New Episcopal Church resources focus on older adults, faith formation
Two new Lifelong Christian Formation resources focusing on older adults and faith formation in the Black context are now available for congregational use, in adult forums, study groups, educational seminars, and discussion gatherings.
“Aging is Changing” and “Stories of Transformation: Worship, Witness & Work in the Black Community” are available at no cost on the Episcopal Church website.
Aging is Changing
“Aging is Changing” is a five -part program designed to be incorporated into the life of congregations. Prepared by the Episcopal Church Office for Lifelong Christian Formation and the Executive Council Taskforce on Older Adult Ministries, “Aging is Changing” was developed to help clergy and lay leaders identify issues of older adults, their families, and caregivers, and to identify existing local, state and national resources that might be helpful. It also includes best practices from 60 congregations around the Episcopal Church.
“This resource is aimed at changing the perception that older adults become less useful as they age,” explained Ruth-Ann Collins, Episcopal Church Officer for Lifelong Formation. “It highlights the potential of this generation and signals us to remember that as Christians, we are called by God. And as a church we have adopted The Five Marks of Mission as a way to answer that call.”
Aging is Changing is available here or http://www.episcopalchurch.org/page/older-adult-ministries
Stories of Transformation: Worship, Witness & Work in the Black Community
This important offering is a series of stories shared from the personal experience of the writers – a seminarian, theologians, parish priests, activists – and is a direct response to the conversation among the young people about the place and role of storytelling in the family
Prepared by the Episcopal Church Office for Lifelong Christian Formation and the Office of Black Ministries, Stories of Transformation is recommended for congregational use by clergy and lay leaders who want to approach faith formation work in the context of the black community, providing readers the opportunity to go deeper into the stories of the black community.

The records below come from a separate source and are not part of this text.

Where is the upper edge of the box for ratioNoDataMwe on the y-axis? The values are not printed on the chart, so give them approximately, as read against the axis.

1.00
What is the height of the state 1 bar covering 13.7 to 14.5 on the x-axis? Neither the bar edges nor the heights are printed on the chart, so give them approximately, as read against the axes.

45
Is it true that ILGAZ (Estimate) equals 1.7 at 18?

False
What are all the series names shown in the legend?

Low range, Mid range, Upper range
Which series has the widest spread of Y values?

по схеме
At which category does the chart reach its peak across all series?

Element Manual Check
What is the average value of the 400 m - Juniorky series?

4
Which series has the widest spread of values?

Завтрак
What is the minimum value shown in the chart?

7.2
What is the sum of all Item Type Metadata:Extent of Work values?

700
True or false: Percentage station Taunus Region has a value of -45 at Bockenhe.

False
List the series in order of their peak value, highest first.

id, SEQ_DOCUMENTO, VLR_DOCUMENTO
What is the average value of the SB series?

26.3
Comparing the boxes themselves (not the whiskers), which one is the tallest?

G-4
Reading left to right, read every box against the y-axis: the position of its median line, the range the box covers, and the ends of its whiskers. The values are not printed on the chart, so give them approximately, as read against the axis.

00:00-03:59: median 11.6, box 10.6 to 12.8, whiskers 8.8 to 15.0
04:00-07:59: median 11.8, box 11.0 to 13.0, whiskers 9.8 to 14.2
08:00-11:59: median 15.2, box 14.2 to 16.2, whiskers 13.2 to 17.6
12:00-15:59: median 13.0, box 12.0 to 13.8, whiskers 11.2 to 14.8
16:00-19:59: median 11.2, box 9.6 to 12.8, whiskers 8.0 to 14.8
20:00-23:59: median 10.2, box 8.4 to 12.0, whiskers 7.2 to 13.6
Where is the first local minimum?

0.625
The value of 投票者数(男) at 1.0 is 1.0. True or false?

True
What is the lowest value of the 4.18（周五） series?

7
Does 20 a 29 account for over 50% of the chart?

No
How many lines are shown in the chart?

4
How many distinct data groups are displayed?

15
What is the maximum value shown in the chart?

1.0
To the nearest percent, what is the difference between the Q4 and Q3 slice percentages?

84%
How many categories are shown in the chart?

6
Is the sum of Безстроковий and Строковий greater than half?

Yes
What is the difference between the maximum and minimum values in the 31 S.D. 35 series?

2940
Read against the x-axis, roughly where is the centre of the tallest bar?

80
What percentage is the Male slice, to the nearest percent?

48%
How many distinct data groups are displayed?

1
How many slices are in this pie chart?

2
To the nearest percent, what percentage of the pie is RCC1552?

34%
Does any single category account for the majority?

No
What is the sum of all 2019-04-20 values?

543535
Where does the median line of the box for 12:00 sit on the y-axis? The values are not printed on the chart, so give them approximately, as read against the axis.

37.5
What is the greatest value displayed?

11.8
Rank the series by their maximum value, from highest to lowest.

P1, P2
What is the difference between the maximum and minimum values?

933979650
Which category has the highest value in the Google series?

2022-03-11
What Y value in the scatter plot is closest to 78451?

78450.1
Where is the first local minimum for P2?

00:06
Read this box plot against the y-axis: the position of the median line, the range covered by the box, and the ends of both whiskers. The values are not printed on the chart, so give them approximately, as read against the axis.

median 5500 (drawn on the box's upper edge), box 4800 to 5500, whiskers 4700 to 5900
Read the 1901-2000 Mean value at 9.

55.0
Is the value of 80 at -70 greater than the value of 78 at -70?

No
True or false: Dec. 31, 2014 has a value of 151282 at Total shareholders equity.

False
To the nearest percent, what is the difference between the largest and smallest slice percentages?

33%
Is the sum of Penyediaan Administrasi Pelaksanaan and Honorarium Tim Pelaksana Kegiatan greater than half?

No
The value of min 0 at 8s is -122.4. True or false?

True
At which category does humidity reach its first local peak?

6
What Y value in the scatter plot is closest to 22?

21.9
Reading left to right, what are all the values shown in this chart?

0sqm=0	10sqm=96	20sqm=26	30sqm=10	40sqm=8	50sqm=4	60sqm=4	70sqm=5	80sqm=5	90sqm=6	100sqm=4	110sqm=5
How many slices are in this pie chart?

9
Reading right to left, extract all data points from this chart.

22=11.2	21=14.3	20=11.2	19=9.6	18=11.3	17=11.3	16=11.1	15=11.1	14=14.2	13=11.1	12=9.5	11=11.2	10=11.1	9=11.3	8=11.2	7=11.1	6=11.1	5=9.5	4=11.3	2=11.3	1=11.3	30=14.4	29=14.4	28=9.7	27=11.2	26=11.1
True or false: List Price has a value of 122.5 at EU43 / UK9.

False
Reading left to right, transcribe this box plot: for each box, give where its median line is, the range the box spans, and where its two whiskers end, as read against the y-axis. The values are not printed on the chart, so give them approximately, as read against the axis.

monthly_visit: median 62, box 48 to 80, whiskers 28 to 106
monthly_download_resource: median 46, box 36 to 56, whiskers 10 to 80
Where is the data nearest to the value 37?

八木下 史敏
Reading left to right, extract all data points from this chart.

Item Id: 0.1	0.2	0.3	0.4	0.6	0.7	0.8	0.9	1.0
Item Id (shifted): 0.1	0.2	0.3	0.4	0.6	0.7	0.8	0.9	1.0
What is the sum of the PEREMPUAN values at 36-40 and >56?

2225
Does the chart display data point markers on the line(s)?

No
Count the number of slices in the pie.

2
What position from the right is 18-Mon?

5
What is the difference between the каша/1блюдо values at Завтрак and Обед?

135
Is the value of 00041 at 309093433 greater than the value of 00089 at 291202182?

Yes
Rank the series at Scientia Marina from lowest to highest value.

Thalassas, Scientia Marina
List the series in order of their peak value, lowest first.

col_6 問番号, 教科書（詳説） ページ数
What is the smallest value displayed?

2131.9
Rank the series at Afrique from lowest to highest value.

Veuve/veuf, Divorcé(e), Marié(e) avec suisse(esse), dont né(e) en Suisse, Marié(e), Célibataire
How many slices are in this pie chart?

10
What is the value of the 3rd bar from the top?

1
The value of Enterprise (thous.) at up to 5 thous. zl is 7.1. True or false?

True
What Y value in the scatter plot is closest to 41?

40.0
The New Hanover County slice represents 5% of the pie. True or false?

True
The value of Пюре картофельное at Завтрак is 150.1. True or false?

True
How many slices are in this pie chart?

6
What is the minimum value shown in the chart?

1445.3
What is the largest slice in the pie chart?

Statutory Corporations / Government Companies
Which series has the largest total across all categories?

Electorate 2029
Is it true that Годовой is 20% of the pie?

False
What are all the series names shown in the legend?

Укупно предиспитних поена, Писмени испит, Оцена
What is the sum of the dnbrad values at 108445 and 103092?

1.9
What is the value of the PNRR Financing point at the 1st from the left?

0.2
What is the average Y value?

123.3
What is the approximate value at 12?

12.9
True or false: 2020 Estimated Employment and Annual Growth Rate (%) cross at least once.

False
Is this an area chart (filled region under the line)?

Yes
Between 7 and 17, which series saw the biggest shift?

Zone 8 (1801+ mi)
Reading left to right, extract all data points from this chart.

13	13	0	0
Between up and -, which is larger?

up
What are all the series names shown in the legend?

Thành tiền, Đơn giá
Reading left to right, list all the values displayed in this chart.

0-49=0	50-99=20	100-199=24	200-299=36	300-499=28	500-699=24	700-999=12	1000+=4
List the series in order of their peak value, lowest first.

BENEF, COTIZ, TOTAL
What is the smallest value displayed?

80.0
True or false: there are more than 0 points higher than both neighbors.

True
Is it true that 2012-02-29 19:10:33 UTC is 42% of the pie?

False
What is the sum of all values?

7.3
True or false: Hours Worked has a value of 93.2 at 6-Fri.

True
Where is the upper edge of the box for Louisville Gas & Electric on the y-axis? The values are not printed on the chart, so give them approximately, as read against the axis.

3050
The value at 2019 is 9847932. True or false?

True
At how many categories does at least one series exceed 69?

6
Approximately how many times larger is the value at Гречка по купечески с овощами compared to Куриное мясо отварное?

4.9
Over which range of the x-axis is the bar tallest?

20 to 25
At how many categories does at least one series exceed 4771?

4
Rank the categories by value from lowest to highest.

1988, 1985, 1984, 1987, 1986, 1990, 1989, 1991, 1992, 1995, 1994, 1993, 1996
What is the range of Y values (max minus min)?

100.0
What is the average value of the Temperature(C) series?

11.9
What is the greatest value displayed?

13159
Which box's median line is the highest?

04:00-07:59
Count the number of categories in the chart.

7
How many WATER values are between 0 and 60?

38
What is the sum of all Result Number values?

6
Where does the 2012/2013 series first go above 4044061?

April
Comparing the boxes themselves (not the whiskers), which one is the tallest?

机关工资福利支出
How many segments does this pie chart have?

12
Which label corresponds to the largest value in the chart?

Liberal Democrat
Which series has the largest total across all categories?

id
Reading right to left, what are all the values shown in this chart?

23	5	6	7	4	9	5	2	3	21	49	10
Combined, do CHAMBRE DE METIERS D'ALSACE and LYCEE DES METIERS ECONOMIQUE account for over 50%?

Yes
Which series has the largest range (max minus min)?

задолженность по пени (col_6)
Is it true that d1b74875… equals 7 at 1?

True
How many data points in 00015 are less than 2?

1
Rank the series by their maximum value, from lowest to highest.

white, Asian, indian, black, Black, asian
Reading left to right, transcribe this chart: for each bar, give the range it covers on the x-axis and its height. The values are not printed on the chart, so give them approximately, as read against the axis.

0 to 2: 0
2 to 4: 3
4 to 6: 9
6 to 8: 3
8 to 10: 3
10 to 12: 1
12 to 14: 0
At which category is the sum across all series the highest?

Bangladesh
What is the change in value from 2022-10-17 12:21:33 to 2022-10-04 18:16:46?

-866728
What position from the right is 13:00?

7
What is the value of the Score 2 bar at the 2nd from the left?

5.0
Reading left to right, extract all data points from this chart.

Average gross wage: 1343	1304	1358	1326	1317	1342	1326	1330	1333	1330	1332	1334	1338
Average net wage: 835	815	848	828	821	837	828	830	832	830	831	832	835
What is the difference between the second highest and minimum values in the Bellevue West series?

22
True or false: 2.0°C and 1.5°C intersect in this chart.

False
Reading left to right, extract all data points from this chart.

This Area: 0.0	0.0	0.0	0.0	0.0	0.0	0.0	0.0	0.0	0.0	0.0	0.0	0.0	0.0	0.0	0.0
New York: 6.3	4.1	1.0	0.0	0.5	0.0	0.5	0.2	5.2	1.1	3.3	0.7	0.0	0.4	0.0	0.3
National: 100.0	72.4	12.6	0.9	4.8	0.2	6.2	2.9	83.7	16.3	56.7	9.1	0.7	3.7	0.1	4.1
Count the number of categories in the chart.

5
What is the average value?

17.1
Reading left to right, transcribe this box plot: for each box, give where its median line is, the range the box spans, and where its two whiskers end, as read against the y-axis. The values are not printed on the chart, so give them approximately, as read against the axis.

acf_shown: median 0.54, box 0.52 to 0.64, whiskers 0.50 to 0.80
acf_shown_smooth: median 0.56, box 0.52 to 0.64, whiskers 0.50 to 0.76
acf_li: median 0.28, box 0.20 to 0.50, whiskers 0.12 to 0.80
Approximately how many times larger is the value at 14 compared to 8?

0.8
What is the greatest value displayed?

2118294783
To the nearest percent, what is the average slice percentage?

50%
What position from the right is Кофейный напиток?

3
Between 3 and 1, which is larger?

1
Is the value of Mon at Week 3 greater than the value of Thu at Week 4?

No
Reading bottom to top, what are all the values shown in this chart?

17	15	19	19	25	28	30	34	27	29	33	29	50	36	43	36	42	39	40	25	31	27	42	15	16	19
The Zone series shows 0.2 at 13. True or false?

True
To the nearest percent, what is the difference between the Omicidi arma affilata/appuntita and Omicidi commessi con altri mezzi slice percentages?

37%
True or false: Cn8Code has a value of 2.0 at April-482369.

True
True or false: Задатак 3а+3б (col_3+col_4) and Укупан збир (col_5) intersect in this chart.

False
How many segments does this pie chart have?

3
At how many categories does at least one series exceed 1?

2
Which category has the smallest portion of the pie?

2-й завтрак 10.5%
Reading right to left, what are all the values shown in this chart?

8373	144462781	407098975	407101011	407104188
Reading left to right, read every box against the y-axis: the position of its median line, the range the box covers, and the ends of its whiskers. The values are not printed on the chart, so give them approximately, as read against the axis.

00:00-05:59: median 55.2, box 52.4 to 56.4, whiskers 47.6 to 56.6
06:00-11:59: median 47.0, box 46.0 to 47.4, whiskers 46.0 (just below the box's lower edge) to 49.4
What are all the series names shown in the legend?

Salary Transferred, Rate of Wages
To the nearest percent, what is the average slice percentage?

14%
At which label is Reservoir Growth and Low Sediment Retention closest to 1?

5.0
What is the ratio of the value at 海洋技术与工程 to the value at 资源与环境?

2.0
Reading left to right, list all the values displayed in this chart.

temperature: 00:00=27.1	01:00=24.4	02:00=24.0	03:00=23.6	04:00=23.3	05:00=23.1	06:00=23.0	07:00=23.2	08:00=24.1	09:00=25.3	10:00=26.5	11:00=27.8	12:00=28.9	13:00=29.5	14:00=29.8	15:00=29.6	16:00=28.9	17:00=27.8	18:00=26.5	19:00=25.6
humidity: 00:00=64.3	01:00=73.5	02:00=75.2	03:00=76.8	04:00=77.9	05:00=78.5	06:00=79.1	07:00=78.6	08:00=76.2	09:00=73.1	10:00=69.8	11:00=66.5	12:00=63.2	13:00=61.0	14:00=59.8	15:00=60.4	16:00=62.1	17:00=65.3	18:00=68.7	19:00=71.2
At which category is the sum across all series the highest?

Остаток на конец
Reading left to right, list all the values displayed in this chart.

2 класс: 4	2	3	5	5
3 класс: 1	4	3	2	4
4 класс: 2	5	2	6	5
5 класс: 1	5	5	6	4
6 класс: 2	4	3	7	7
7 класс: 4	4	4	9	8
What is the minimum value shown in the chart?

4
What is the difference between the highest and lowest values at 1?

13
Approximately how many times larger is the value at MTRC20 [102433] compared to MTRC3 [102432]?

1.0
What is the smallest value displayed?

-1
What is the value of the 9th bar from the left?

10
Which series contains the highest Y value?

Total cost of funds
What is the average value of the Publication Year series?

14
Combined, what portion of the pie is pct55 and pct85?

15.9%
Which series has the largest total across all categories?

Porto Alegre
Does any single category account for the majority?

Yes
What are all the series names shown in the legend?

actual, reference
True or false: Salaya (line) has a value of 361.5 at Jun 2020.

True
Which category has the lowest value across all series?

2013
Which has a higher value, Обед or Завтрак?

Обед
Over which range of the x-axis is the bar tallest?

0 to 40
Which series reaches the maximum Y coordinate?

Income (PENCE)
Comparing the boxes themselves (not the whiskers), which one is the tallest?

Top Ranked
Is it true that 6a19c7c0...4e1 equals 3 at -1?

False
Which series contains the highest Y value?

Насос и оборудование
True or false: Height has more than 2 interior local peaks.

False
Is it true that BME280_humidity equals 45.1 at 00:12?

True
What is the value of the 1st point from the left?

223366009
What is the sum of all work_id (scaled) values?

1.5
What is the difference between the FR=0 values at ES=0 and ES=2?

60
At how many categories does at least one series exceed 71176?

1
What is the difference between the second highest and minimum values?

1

“These stories illustrate the rich heritage of a community with the tension between experiences of deep sadness and the abundance of joy inform how the black community celebrate their relationship with God,” noted the Rev. Canon Angela S. Ifill, Episcopal Church Missioner for Black Ministries “This is not just for those ministering in black community. It is a gift to all Christians giving us a significant opportunity to get a glimpse into the life of the black community.”